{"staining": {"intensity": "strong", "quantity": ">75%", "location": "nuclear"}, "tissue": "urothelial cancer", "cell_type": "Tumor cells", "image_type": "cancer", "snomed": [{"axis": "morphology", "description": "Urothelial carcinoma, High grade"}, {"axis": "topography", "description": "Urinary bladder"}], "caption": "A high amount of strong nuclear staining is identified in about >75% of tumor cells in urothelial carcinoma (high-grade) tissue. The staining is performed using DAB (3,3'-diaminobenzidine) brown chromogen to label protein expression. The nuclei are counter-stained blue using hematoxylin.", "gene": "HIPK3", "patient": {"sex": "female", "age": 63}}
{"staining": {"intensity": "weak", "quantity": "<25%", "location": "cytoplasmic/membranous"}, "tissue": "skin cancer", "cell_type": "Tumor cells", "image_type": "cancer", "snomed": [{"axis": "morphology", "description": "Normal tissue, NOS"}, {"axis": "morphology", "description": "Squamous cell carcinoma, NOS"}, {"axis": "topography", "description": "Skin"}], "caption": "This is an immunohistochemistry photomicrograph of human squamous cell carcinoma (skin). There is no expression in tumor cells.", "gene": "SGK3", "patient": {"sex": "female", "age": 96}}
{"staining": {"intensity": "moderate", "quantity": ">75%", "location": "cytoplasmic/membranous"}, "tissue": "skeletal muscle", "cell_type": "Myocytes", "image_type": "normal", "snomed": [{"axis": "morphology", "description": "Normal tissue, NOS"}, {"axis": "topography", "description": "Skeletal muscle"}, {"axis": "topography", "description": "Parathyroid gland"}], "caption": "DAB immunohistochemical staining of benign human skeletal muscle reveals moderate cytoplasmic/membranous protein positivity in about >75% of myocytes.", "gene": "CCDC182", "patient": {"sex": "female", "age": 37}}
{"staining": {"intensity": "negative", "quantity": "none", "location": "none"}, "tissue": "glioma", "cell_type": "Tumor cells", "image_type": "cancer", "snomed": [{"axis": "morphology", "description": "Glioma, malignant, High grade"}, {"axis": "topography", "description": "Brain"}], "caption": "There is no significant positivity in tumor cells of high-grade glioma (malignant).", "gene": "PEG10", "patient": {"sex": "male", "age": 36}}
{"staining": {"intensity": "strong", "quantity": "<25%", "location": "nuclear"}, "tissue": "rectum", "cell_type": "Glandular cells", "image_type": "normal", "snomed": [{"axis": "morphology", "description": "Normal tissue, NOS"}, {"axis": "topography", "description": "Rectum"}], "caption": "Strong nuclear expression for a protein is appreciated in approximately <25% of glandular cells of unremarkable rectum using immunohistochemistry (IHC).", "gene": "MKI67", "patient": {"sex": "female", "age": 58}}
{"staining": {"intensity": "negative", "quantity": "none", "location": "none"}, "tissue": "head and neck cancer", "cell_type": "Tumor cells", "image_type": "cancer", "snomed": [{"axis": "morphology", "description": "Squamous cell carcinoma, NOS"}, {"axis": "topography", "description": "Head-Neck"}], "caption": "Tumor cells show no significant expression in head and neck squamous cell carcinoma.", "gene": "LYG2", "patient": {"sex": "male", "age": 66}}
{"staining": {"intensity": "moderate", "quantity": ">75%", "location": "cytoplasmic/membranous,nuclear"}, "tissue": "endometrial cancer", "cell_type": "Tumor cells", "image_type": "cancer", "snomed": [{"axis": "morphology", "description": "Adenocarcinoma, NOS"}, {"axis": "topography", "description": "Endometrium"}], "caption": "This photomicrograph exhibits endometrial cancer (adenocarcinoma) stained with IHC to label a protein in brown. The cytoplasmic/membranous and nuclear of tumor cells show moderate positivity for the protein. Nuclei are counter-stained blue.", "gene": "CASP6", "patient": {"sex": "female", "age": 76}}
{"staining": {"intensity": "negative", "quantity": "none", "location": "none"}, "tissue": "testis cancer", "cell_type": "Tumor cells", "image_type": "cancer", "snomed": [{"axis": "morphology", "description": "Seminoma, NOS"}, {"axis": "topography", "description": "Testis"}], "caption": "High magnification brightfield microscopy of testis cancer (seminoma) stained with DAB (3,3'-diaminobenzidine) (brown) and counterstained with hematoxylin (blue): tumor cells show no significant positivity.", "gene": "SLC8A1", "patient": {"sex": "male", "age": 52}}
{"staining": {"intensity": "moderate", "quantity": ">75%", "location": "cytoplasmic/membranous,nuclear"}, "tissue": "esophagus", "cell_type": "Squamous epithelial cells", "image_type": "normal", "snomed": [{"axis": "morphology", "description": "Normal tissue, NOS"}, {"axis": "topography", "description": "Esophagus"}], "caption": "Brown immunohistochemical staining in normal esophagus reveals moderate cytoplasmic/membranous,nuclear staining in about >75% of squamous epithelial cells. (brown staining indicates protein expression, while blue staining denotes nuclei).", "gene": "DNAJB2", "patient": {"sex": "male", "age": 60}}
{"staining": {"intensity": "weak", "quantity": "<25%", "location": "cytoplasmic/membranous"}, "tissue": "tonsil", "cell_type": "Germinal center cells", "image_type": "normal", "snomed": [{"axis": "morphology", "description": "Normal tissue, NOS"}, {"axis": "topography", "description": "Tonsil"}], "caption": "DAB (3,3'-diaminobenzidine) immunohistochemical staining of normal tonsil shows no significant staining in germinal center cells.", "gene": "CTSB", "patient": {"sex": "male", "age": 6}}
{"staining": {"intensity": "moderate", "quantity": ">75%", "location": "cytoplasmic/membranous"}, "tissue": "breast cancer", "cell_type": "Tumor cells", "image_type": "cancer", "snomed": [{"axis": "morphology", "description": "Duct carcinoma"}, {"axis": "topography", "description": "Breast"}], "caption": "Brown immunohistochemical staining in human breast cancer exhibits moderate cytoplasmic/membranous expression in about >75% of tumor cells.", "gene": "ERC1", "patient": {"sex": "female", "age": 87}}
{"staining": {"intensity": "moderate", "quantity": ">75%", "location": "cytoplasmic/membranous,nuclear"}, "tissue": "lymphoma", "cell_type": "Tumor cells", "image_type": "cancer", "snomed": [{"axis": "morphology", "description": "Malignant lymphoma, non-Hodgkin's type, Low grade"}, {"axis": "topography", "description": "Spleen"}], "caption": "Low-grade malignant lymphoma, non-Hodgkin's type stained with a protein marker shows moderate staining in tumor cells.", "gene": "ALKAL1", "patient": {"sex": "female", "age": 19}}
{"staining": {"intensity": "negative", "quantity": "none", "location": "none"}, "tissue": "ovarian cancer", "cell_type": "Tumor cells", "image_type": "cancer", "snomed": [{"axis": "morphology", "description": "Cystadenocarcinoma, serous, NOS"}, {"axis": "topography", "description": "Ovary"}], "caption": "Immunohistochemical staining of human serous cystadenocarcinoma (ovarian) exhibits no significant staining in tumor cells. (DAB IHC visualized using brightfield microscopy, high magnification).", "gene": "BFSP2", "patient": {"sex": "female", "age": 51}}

=== What is required ===
Output only the number of lines in the listing that contain the string "diaminobenzidine".

=== Solution for this exercise ===
3